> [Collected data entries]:
== Segment start ==

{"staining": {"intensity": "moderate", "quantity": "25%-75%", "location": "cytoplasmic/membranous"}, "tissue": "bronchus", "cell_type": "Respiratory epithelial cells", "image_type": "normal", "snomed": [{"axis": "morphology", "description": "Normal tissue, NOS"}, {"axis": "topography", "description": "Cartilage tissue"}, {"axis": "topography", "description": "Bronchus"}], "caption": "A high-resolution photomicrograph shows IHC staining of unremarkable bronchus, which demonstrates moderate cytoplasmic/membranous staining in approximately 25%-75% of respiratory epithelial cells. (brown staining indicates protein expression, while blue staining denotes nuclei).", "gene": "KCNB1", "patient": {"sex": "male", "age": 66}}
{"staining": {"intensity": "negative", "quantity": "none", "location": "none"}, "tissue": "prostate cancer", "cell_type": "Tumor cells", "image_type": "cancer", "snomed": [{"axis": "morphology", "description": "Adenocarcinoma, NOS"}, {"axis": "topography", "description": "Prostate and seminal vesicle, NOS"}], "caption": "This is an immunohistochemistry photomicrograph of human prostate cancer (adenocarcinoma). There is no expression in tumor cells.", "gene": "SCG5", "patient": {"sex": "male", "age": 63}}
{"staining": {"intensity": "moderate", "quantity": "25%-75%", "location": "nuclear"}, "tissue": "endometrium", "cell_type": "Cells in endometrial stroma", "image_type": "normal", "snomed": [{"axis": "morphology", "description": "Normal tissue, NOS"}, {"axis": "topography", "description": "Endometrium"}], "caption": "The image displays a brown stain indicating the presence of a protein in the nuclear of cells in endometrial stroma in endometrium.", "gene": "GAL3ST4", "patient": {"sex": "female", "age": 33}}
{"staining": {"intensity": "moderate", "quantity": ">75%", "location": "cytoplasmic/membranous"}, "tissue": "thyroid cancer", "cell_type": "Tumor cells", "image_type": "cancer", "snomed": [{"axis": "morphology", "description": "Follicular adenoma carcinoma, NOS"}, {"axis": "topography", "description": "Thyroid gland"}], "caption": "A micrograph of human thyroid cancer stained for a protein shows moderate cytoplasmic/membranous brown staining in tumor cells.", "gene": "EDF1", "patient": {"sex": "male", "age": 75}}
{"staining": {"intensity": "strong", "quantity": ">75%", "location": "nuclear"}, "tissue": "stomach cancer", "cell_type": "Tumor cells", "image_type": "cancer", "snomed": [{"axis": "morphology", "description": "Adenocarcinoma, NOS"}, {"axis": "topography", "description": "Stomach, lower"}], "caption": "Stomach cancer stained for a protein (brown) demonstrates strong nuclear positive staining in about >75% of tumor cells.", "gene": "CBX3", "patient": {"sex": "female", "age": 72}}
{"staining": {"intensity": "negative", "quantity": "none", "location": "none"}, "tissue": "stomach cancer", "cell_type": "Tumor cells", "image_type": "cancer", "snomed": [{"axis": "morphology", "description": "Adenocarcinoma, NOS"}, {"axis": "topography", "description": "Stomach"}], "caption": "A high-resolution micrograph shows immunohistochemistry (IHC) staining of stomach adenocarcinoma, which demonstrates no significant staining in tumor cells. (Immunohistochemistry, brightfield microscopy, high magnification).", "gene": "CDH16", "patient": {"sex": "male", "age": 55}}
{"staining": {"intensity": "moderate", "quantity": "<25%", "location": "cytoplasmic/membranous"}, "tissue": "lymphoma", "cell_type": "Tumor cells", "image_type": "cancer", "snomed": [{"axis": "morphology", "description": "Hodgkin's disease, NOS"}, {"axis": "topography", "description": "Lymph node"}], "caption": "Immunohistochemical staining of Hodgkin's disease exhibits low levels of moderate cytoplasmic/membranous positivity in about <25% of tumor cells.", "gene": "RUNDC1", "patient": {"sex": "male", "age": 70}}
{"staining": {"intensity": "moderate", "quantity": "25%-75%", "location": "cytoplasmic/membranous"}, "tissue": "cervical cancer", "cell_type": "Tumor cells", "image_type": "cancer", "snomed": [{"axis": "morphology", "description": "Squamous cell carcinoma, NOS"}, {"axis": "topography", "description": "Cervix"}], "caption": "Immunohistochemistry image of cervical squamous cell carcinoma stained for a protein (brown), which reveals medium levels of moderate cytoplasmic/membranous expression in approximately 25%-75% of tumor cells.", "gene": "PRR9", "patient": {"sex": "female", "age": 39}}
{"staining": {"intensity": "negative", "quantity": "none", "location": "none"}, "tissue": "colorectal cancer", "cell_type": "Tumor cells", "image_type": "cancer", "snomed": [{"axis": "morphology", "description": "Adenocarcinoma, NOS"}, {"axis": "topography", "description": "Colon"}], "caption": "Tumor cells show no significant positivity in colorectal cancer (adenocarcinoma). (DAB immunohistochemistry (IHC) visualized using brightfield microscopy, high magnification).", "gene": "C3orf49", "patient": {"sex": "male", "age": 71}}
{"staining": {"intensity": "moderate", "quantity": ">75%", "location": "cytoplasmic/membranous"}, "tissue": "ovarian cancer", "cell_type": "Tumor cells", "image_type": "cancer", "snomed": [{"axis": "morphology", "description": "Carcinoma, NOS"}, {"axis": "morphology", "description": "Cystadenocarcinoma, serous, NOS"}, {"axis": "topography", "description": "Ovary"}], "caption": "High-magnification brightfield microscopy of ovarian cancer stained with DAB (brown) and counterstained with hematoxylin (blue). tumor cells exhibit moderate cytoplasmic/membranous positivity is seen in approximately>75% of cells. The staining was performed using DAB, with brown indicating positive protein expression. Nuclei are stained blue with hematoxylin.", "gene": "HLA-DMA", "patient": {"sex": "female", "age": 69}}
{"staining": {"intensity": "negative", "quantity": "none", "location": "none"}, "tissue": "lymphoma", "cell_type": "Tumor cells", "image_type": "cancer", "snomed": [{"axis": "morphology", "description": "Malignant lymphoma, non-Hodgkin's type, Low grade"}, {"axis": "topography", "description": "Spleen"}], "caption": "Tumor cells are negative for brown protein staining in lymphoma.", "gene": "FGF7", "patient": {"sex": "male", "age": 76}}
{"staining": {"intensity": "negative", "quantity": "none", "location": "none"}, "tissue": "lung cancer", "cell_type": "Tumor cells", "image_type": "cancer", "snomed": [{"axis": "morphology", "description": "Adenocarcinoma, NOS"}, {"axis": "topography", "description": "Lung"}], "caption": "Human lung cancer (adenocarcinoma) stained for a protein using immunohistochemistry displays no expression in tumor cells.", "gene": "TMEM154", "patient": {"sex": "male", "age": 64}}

== Segment end ==

> [TASK DESCRIPTION]: Copy each line of the data above without altering a single character.

> [RESPONSE TO THE TASK]:
{"staining": {"intensity": "moderate", "quantity": "25%-75%", "location": "cytoplasmic/membranous"}, "tissue": "bronchus", "cell_type": "Respiratory epithelial cells", "image_type": "normal", "snomed": [{"axis": "morphology", "description": "Normal tissue, NOS"}, {"axis": "topography", "description": "Cartilage tissue"}, {"axis": "topography", "description": "Bronchus"}], "caption": "A high-resolution photomicrograph shows IHC staining of unremarkable bronchus, which demonstrates moderate cytoplasmic/membranous staining in approximately 25%-75% of respiratory epithelial cells. (brown staining indicates protein expression, while blue staining denotes nuclei).", "gene": "KCNB1", "patient": {"sex": "male", "age": 66}}
{"staining": {"intensity": "negative", "quantity": "none", "location": "none"}, "tissue": "prostate cancer", "cell_type": "Tumor cells", "image_type": "cancer", "snomed": [{"axis": "morphology", "description": "Adenocarcinoma, NOS"}, {"axis": "topography", "description": "Prostate and seminal vesicle, NOS"}], "caption": "This is an immunohistochemistry photomicrograph of human prostate cancer (adenocarcinoma). There is no expression in tumor cells.", "gene": "SCG5", "patient": {"sex": "male", "age": 63}}
{"staining": {"intensity": "moderate", "quantity": "25%-75%", "location": "nuclear"}, "tissue": "endometrium", "cell_type": "Cells in endometrial stroma", "image_type": "normal", "snomed": [{"axis": "morphology", "description": "Normal tissue, NOS"}, {"axis": "topography", "description": "Endometrium"}], "caption": "The image displays a brown stain indicating the presence of a protein in the nuclear of cells in endometrial stroma in endometrium.", "gene": "GAL3ST4", "patient": {"sex": "female", "age": 33}}
{"staining": {"intensity": "moderate", "quantity": ">75%", "location": "cytoplasmic/membranous"}, "tissue": "thyroid cancer", "cell_type": "Tumor cells", "image_type": "cancer", "snomed": [{"axis": "morphology", "description": "Follicular adenoma carcinoma, NOS"}, {"axis": "topography", "description": "Thyroid gland"}], "caption": "A micrograph of human thyroid cancer stained for a protein shows moderate cytoplasmic/membranous brown staining in tumor cells.", "gene": "EDF1", "patient": {"sex": "male", "age": 75}}
{"staining": {"intensity": "strong", "quantity": ">75%", "location": "nuclear"}, "tissue": "stomach cancer", "cell_type": "Tumor cells", "image_type": "cancer", "snomed": [{"axis": "morphology", "description": "Adenocarcinoma, NOS"}, {"axis": "topography", "description": "Stomach, lower"}], "caption": "Stomach cancer stained for a protein (brown) demonstrates strong nuclear positive staining in about >75% of tumor cells.", "gene": "CBX3", "patient": {"sex": "female", "age": 72}}
{"staining": {"intensity": "negative", "quantity": "none", "location": "none"}, "tissue": "stomach cancer", "cell_type": "Tumor cells", "image_type": "cancer", "snomed": [{"axis": "morphology", "description": "Adenocarcinoma, NOS"}, {"axis": "topography", "description": "Stomach"}], "caption": "A high-resolution micrograph shows immunohistochemistry (IHC) staining of stomach adenocarcinoma, which demonstrates no significant staining in tumor cells. (Immunohistochemistry, brightfield microscopy, high magnification).", "gene": "CDH16", "patient": {"sex": "male", "age": 55}}
{"staining": {"intensity": "moderate", "quantity": "<25%", "location": "cytoplasmic/membranous"}, "tissue": "lymphoma", "cell_type": "Tumor cells", "image_type": "cancer", "snomed": [{"axis": "morphology", "description": "Hodgkin's disease, NOS"}, {"axis": "topography", "description": "Lymph node"}], "caption": "Immunohistochemical staining of Hodgkin's disease exhibits low levels of moderate cytoplasmic/membranous positivity in about <25% of tumor cells.", "gene": "RUNDC1", "patient": {"sex": "male", "age": 70}}
{"staining": {"intensity": "moderate", "quantity": "25%-75%", "location": "cytoplasmic/membranous"}, "tissue": "cervical cancer", "cell_type": "Tumor cells", "image_type": "cancer", "snomed": [{"axis": "morphology", "description": "Squamous cell carcinoma, NOS"}, {"axis": "topography", "description": "Cervix"}], "caption": "Immunohistochemistry image of cervical squamous cell carcinoma stained for a protein (brown), which reveals medium levels of moderate cytoplasmic/membranous expression in approximately 25%-75% of tumor cells.", "gene": "PRR9", "patient": {"sex": "female", "age": 39}}
{"staining": {"intensity": "negative", "quantity": "none", "location": "none"}, "tissue": "colorectal cancer", "cell_type": "Tumor cells", "image_type": "cancer", "snomed": [{"axis": "morphology", "description": "Adenocarcinoma, NOS"}, {"axis": "topography", "description": "Colon"}], "caption": "Tumor cells show no significant positivity in colorectal cancer (adenocarcinoma). (DAB immunohistochemistry (IHC) visualized using brightfield microscopy, high magnification).", "gene": "C3orf49", "patient": {"sex": "male", "age": 71}}
{"staining": {"intensity": "moderate", "quantity": ">75%", "location": "cytoplasmic/membranous"}, "tissue": "ovarian cancer", "cell_type": "Tumor cells", "image_type": "cancer", "snomed": [{"axis": "morphology", "description": "Carcinoma, NOS"}, {"axis": "morphology", "description": "Cystadenocarcinoma, serous, NOS"}, {"axis": "topography", "description": "Ovary"}], "caption": "High-magnification brightfield microscopy of ovarian cancer stained with DAB (brown) and counterstained with hematoxylin (blue). tumor cells exhibit moderate cytoplasmic/membranous positivity is seen in approximately>75% of cells. The staining was performed using DAB, with brown indicating positive protein expression. Nuclei are stained blue with hematoxylin.", "gene": "HLA-DMA", "patient": {"sex": "female", "age": 69}}
{"staining": {"intensity": "negative", "quantity": "none", "location": "none"}, "tissue": "lymphoma", "cell_type": "Tumor cells", "image_type": "cancer", "snomed": [{"axis": "morphology", "description": "Malignant lymphoma, non-Hodgkin's type, Low grade"}, {"axis": "topography", "description": "Spleen"}], "caption": "Tumor cells are negative for brown protein staining in lymphoma.", "gene": "FGF7", "patient": {"sex": "male", "age": 76}}
{"staining": {"intensity": "negative", "quantity": "none", "location": "none"}, "tissue": "lung cancer", "cell_type": "Tumor cells", "image_type": "cancer", "snomed": [{"axis": "morphology", "description": "Adenocarcinoma, NOS"}, {"axis": "topography", "description": "Lung"}], "caption": "Human lung cancer (adenocarcinoma) stained for a protein using immunohistochemistry displays no expression in tumor cells.", "gene": "TMEM154", "patient": {"sex": "male", "age": 64}}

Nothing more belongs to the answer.